What application are you using the bullet for?


----------



## flyfisher117 (Jun 29, 2009)

Bax* said:


> Sheesh, thats a tough one. Seems most guys stick to 55gr or less...
> What application are you using the bullet for?


not really sure its not a common load i know but my gun has a 1:9" twist so i want to see what it shoots like compared to a 55 grain.


----------



## gwailow (Jan 20, 2008)

If your gun has the 1:9 twist, you can shoot the Barnes 62gr TSX. Jump on their web-site for load data or call their tech support, they can definitely line you out.

I have a 1:8 twist in my AR and it will stabilize the 70gr TSX and I love shooting those suckers. Just have to make sure I don't have too many "double taps", cause it gets real expensive real quick.


----------



## flyfisher117 (Jun 29, 2009)

gwailow said:


> If your gun has the 1:9 twist, you can shoot the Barnes 62gr TSX. Jump on their web-site for load data or call their tech support, they can definitely line you out.
> 
> I have a 1:8 twist in my AR and it will stabilize the 70gr TSX and I love shooting those suckers.
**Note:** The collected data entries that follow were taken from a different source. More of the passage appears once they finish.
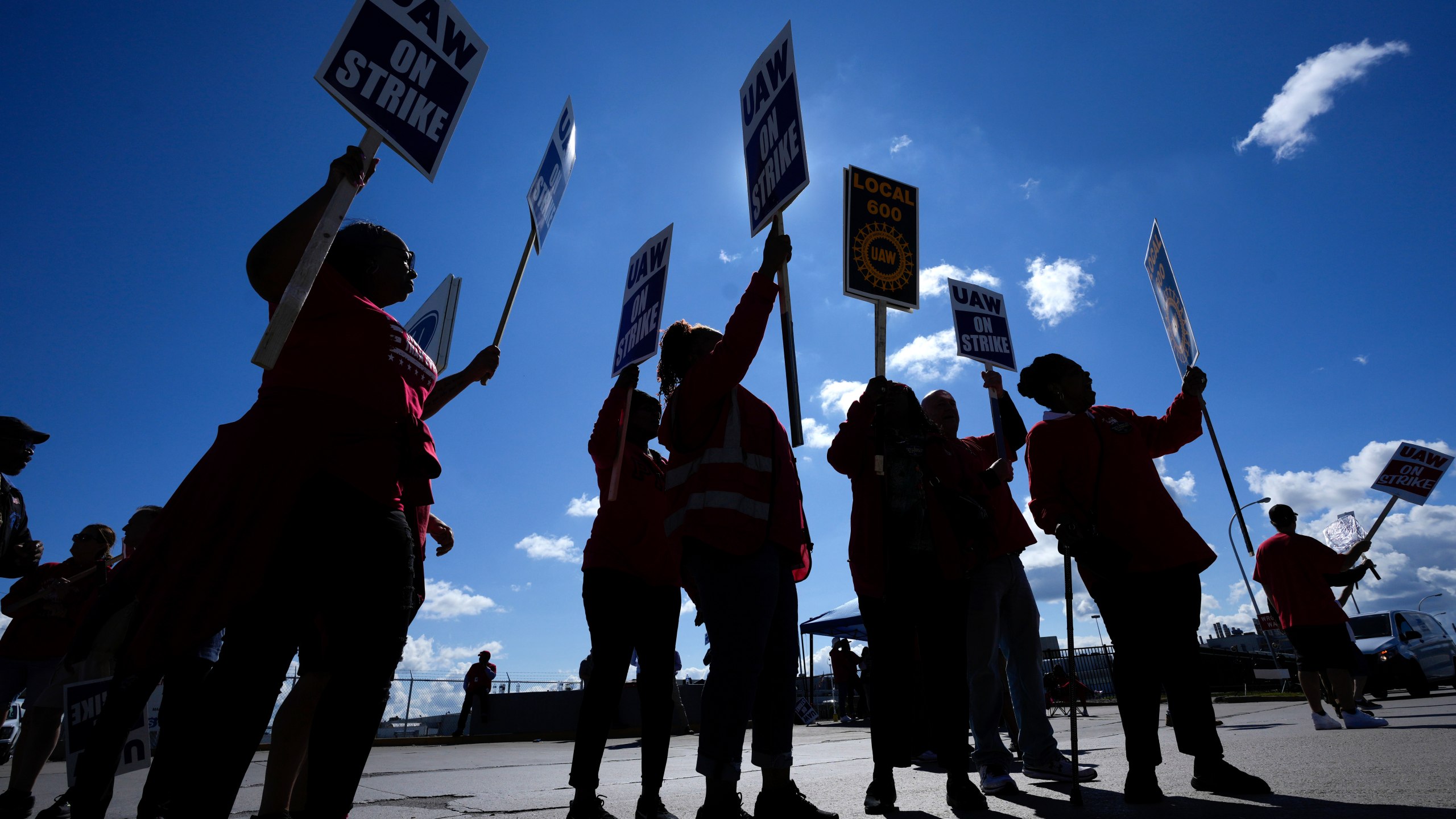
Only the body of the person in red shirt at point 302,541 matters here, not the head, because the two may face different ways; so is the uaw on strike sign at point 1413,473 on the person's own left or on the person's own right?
on the person's own left

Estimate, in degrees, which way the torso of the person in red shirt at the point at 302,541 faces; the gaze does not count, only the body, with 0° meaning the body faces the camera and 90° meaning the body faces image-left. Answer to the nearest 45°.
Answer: approximately 315°

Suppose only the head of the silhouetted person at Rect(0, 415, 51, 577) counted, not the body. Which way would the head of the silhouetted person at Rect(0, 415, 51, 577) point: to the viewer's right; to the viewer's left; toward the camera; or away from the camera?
to the viewer's right

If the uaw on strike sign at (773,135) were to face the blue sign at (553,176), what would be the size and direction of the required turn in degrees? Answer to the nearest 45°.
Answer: approximately 90° to its right

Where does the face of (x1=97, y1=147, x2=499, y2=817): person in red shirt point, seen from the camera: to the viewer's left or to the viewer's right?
to the viewer's right

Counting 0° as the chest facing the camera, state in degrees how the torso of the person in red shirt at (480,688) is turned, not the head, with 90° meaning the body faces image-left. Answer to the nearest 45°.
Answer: approximately 45°
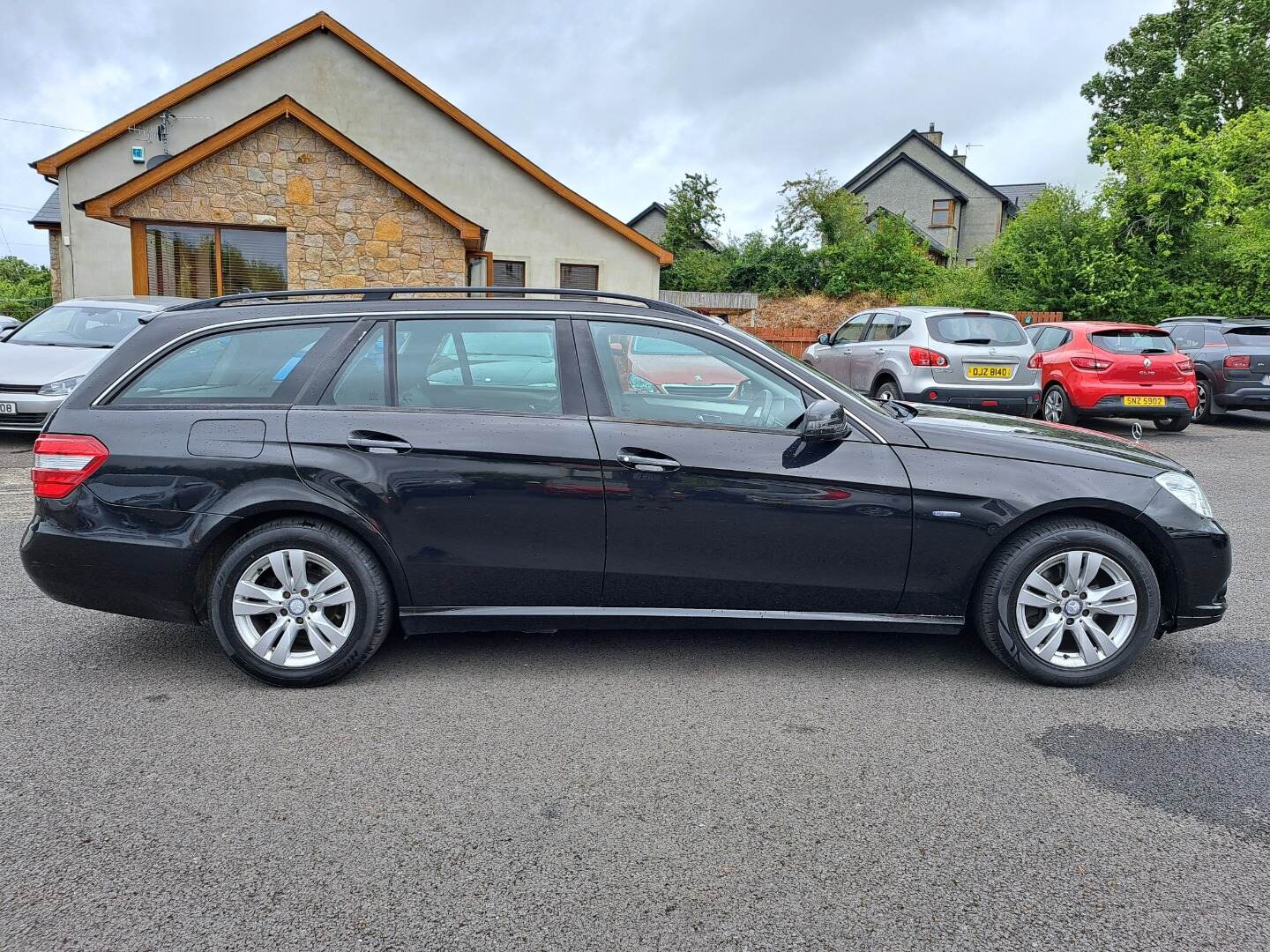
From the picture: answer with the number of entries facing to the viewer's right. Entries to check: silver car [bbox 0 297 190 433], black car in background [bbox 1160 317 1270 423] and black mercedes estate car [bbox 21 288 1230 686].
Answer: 1

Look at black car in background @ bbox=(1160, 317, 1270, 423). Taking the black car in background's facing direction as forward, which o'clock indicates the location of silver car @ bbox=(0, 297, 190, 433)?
The silver car is roughly at 9 o'clock from the black car in background.

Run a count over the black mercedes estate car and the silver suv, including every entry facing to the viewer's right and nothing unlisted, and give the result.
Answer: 1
Just have to make sure I don't have too many "double taps", cause it gets real expensive real quick.


I did see those barnes and im thinking about buying some and yes they wont be for plinking they will be used when need be lol


----------



## gwailow (Jan 20, 2008)

flyfisher117 said:


> gwailow said:
> 
> 
> > If your gun has the 1:9 twist, you can shoot the Barnes 62gr TSX. Jump on their web-site for load data or call their tech support, they can definitely line you out.
> ...


Here's a link to the load data, should be a good starting point for you anyways.
http://www.barnesbullets.com/wp-content/uploads/2008/01/223RemingtonWeb.pdf


----------



## Al Hansen (Sep 7, 2007)

I shoot a Savage Police Sniper in .223 with a 1/9 twist. 26 in. barrell. I use the Hornady Vmax 60 grn. bullet. Winchester 748 Powder at 25.5 grns. Deadly on P-dogs.


----------